One thing that John T. and I have in common is an appreciation for the 12 V DC power supplies made by the Power Dynamics people.  John has the PD-9280 in his, and I put the PD-4655 into mine to replace the old original B-W 6345 so called "RV 12 V DC power converter" that was in mine, but when I found out that the B-W 6300 series of "RV power converters" really are nothing more than the first half of a real power supply, it had to come out.  It is still OK, and it still "works" as much as it ever did, which really is not saying very much.  Anyway, the Power Dynamics people have a collection of of power supplies in several different forms that will fit into the place where almost any of the older "RV 12 V DC power converters" were located.  I really do recommend this type of device.  

As you have learned, some of the old "power converters" also had a separate 12 VDC battery charger built into them also, but it is not very big, and it can take a long time to recharge a discharged coach/house battery system with one of them.  The Power Dynamics systems are a very different more modern design, and their four (4) stage charging method is much nicer to the batteries, and you do not need to worry about them "boiling" your batteries dry leaving them on one of the modern four stage chargers.  I have had my PD-4655 sitting on the shore power cable for two years now, and the coach/house battery water level in my Winnebago Elandan has not dropped yet.  I have not needed to put any water into the batteries over that time period. 

It sounds like your local shop is going to put in a separate battery charger for your coach/house batteries (not the engine battery) for now, and that is a good way to go to get you back on the road right now.  Later when you get back, consider something like contacting Randy at    www.bestconverter.com    in Idaho and telling him what you have in your RV now.  He can tell you what in the Power Dynamics line will fit in your RV.  

By the way, it cost me less to buy the greatly improved Power Dynamics PD-4655 power supply than what it would have been to buy a replacement B-W or Magnatek 6345 "power converter with charger." 

OK.  Time to get this off. 


Latté Land, Washington 

Ralph - I'll get the model/brand they are recommending on Monday and post back....

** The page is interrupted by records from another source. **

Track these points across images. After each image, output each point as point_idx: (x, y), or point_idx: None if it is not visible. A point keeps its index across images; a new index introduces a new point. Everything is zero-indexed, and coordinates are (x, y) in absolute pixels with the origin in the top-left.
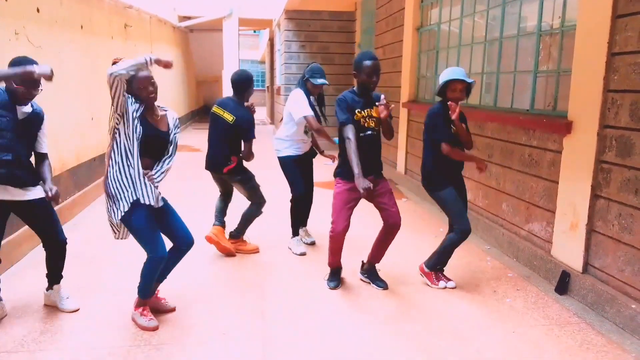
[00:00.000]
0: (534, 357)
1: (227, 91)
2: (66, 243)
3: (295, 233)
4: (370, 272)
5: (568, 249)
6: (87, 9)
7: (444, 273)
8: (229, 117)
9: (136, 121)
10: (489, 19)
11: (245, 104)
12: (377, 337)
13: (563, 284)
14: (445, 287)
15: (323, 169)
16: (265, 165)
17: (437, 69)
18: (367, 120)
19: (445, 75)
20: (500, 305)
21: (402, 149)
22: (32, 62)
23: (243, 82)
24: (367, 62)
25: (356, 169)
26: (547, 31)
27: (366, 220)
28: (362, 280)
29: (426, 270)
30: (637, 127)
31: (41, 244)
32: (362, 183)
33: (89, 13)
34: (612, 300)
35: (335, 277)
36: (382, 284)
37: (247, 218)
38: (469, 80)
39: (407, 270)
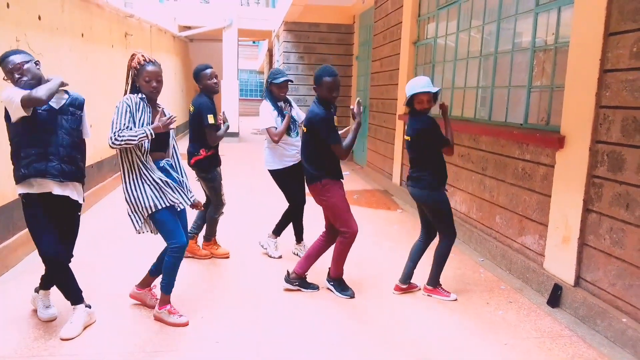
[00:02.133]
0: None
1: (226, 100)
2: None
3: (277, 234)
4: (300, 280)
5: (560, 262)
6: (88, 17)
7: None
8: (191, 108)
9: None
10: (485, 34)
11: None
12: (371, 348)
13: (555, 297)
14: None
15: None
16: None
17: (433, 82)
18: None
19: (409, 89)
20: (493, 317)
21: (397, 161)
22: (17, 52)
23: (194, 75)
24: (327, 78)
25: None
26: (541, 47)
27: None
28: (289, 289)
29: (430, 288)
30: (629, 142)
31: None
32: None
33: (90, 21)
34: (603, 314)
35: (346, 285)
36: (315, 287)
37: (208, 219)
38: (433, 90)
39: (395, 281)
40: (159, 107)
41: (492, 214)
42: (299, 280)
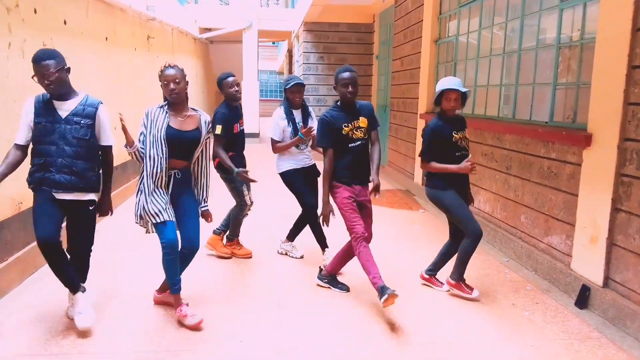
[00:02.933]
0: None
1: (246, 101)
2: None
3: (290, 239)
4: (329, 278)
5: (588, 262)
6: (111, 21)
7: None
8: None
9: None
10: (508, 31)
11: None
12: (391, 348)
13: (583, 298)
14: (474, 297)
15: None
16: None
17: None
18: (354, 132)
19: (440, 85)
20: (519, 319)
21: (419, 160)
22: (52, 56)
23: (217, 83)
24: (344, 74)
25: (325, 196)
26: (567, 43)
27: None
28: (320, 285)
29: (453, 282)
30: None
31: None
32: (324, 209)
33: (113, 25)
34: (633, 315)
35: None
36: (344, 287)
37: (232, 219)
38: (463, 90)
39: (420, 281)
40: (187, 113)
41: (516, 213)
42: (328, 278)
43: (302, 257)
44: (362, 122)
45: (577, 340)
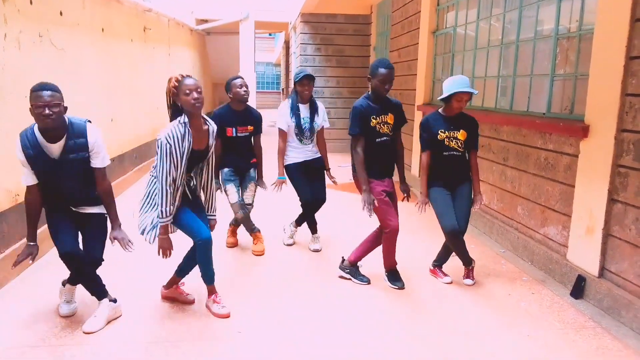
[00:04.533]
0: None
1: None
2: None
3: (297, 224)
4: (352, 269)
5: (584, 253)
6: (107, 12)
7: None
8: None
9: (184, 157)
10: (506, 22)
11: None
12: (390, 339)
13: (578, 288)
14: (450, 283)
15: (338, 170)
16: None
17: (452, 73)
18: (381, 126)
19: (453, 86)
20: (515, 309)
21: (416, 152)
22: (51, 89)
23: (225, 86)
24: (382, 70)
25: (364, 184)
26: (565, 34)
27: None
28: (342, 277)
29: (431, 267)
30: None
31: None
32: (367, 198)
33: (110, 16)
34: (628, 305)
35: (398, 276)
36: (365, 279)
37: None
38: (475, 92)
39: (419, 273)
40: (206, 125)
41: (513, 204)
42: (350, 269)
43: (290, 245)
44: (390, 118)
45: (572, 330)
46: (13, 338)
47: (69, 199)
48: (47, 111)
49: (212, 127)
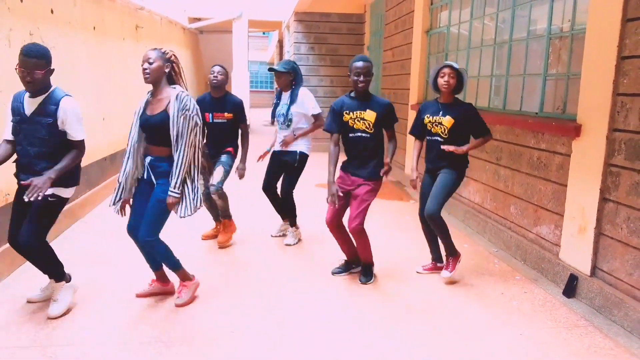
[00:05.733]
0: (541, 359)
1: (236, 92)
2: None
3: (283, 219)
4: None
5: (576, 252)
6: (99, 10)
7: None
8: None
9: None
10: (499, 22)
11: None
12: (384, 338)
13: (571, 287)
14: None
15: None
16: None
17: None
18: (355, 122)
19: (436, 68)
20: (508, 308)
21: (410, 151)
22: (40, 54)
23: None
24: (356, 64)
25: (329, 176)
26: (557, 34)
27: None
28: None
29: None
30: None
31: (55, 239)
32: (331, 189)
33: (102, 14)
34: (620, 304)
35: (345, 268)
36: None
37: None
38: (456, 66)
39: (411, 272)
40: (160, 96)
41: (506, 204)
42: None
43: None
44: (368, 115)
45: (564, 329)
46: (3, 337)
47: (20, 162)
48: (25, 74)
49: (178, 94)
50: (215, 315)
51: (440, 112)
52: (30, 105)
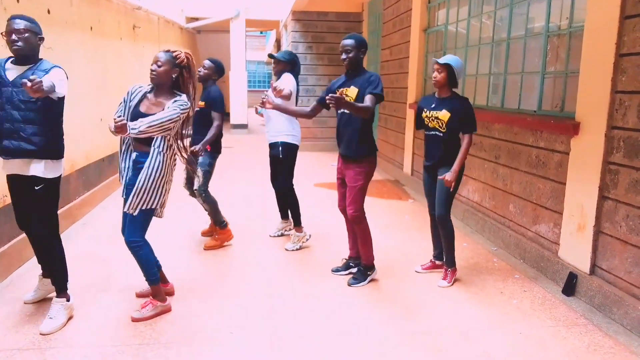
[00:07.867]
0: (541, 358)
1: (234, 92)
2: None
3: (285, 219)
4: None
5: (575, 250)
6: (96, 10)
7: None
8: None
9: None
10: (497, 20)
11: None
12: (384, 337)
13: (570, 286)
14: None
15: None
16: None
17: None
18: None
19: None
20: (507, 307)
21: (408, 150)
22: (27, 20)
23: None
24: (342, 41)
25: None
26: (555, 32)
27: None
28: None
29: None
30: None
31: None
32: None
33: (98, 14)
34: (619, 302)
35: (344, 267)
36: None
37: None
38: (441, 61)
39: (411, 271)
40: (161, 99)
41: (505, 202)
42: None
43: (299, 249)
44: (351, 91)
45: (564, 327)
46: (2, 341)
47: (4, 128)
48: (13, 37)
49: (176, 100)
50: (215, 315)
51: (437, 106)
52: (14, 71)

 Dawn, you are welcome and hopefully you and/or others have learned from this whole experience. FWIW I'm with Ralph and HIGHLY ADVISE you to buy a new modern "Smart" charger that has automatic 3/4 Stage Charging such as BULK, ABSORPTION and FLOAT and many (like my PD) also have an EQUALIZATION cycle. The old technology cheap noisy buzzing humming DUMB chargers can overcharge your batteries and sure they are much cheaper, but no way Id install a brand new charger that wasn't Smart 3/4 stage automatic which GREATLY extends battery life. My RV had the cheap old school old technology dumb charger and ALL you have do to is disconnects its old charger (can leave 12 VDC distribution all in place) ,,,,,,,,,run the two new charge wires to your battery no external relays or diodes required, its all built in,,,,,,,,,hook it up to 120 VAC power, and you're off to the races, so easy and simple and labor saving. I would expect any competent RV repair shop to suggest a new 'Smart" Charger anyway even if you don't ask for or order it. While I like Progressive Dynamics there are many brands out there.   

NOTE this is NOT the same as an isolation relay that connects the engine to house battery while driving to charge them BOTH. It has to be 100% duty cycle rated unlike say a Ford starting relay although they look the same.